In New Jersey, a state that goes out of its way to deny and crucify people who want to legally carrying or own a firearm, the New Jersey Appellate Division has quashed an added hurdle that some municipalities had used to infringe upon the right to keep and bear arms.

“There shall be no conditions or requirements added to the form or content of the application, or required by the licensing authority for the issuance of a permit or identification card, other than those that are specifically set forth in this chapter.” (N.J.S. 2C:58-3f.)

Basically, this means that local gun hating authorities can not bury applicants with rote tonnage of paperwork in order to acceptably complete their application.  True, it’s hard enough to exercise your 2nd Amendment rights in NJ but at least this takes one little hurdle out of the equation.

In Washington, DC, echoing the decision by Rhode Island, the District Court Judge smacked down the “good cause” requirement for issuing a firearm permit.  In Wrenn v DC the court ruled thus:

Even if the Court were to accept the proposition that handguns are used disproportionately in the commission of violent crimes, how is that use related to whether or not a person has a greater need for self-protection? Moreover, isn’t it possible that even persons who cannot manifest a present need for self-protection are just as likely to be victims of a violent crime. Simply put, the District of Columbia’s “good reason”/”proper reason” requirement will neither make  it less likely that those who meet this requirement will present a risk to other members of the public or commit violent crimes than those who cannot meet this requirement.

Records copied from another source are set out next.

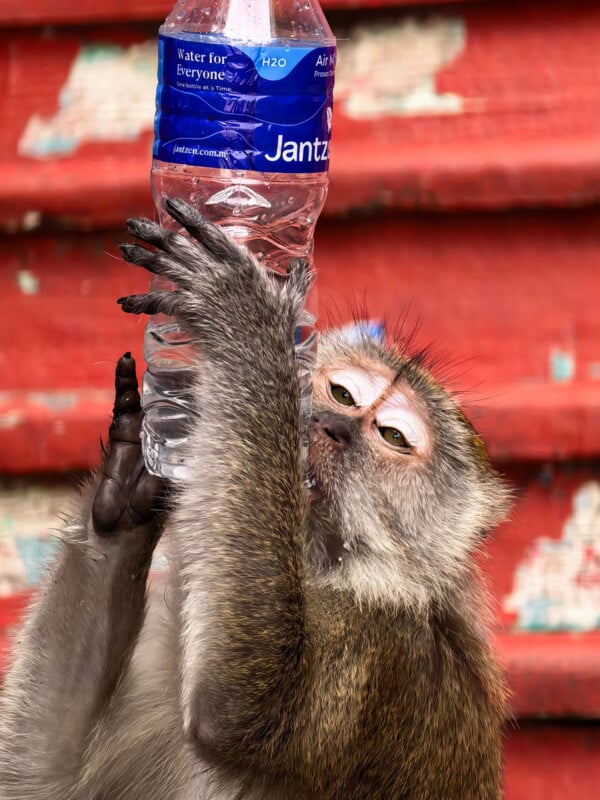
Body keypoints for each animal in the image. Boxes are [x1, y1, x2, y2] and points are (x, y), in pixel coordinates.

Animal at [0, 198, 509, 799]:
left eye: (393, 436)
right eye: (342, 394)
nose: (332, 426)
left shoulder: (377, 647)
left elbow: (242, 708)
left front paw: (248, 319)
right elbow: (38, 779)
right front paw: (126, 495)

Therefore, after reviewing the record in this case, the Court finds that Defendants have failed to demonstrate that there is any relationship, let alone a tight fit, between reducing the risk to other members of the public and/or violent crime and the District of Columbia’s “good reason”/”proper reason” requirement.

That is one of the best decisions using logic that I have ever read.  And as we all know, logic is the gun controllers natural enemy.

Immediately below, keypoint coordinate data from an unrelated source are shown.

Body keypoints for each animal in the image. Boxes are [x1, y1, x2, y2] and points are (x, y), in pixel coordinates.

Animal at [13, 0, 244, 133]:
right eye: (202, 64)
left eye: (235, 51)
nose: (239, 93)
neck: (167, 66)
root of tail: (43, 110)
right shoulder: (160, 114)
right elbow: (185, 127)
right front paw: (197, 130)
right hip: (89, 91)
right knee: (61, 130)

Finally, in New York, while not so much of a positive 2nd Amendment ruling as it is a ruling exposing the embarrassment of gun controllers at the failure of the SAFE Act, a State Supreme Court Justice in Albany has ordered the State Police to release data regarding the registration of newly defined assault weapons as required by the SAFE Act.

The gun controllers who support the SAFE Act have been going out of their way to squash the freedom of information request that was initially filed in January of 2014.  The FOIL (freedom of information law) request asked for the barest data metrics from the SAFE Act.  How many so called “assault weapons” were registered and in what region of the state.  The State Police stated they would reply in 20 days.  In DECEMBER of 2014 they denied the request stating that the SAFE Act.

The only reason for a denial is that they are utterly embarrassed by the outright refusal of freedom loving New Yorkers and the Sherrif’s they have elected from moving forward at all with this unconstitutional and tyrannical sham.

Justice McNamara agreed stating:

“By the agency’s own admission the records sought were neither assembled nor collected for ‘inclusion’ in the database but rather were ‘derived’ from records in the database.  Consequently, the exemption asserted by the agency does not apply to the records sought by petitioner and … the records should be provided.”

I for one am looking to see how much of the state of New York rejects the SAFE Act.  Once a light is shined under the rock that Gov Cuomo has been trying to hide under, I will be interested to see his reaction.

All in all, a good week for guns in the courts.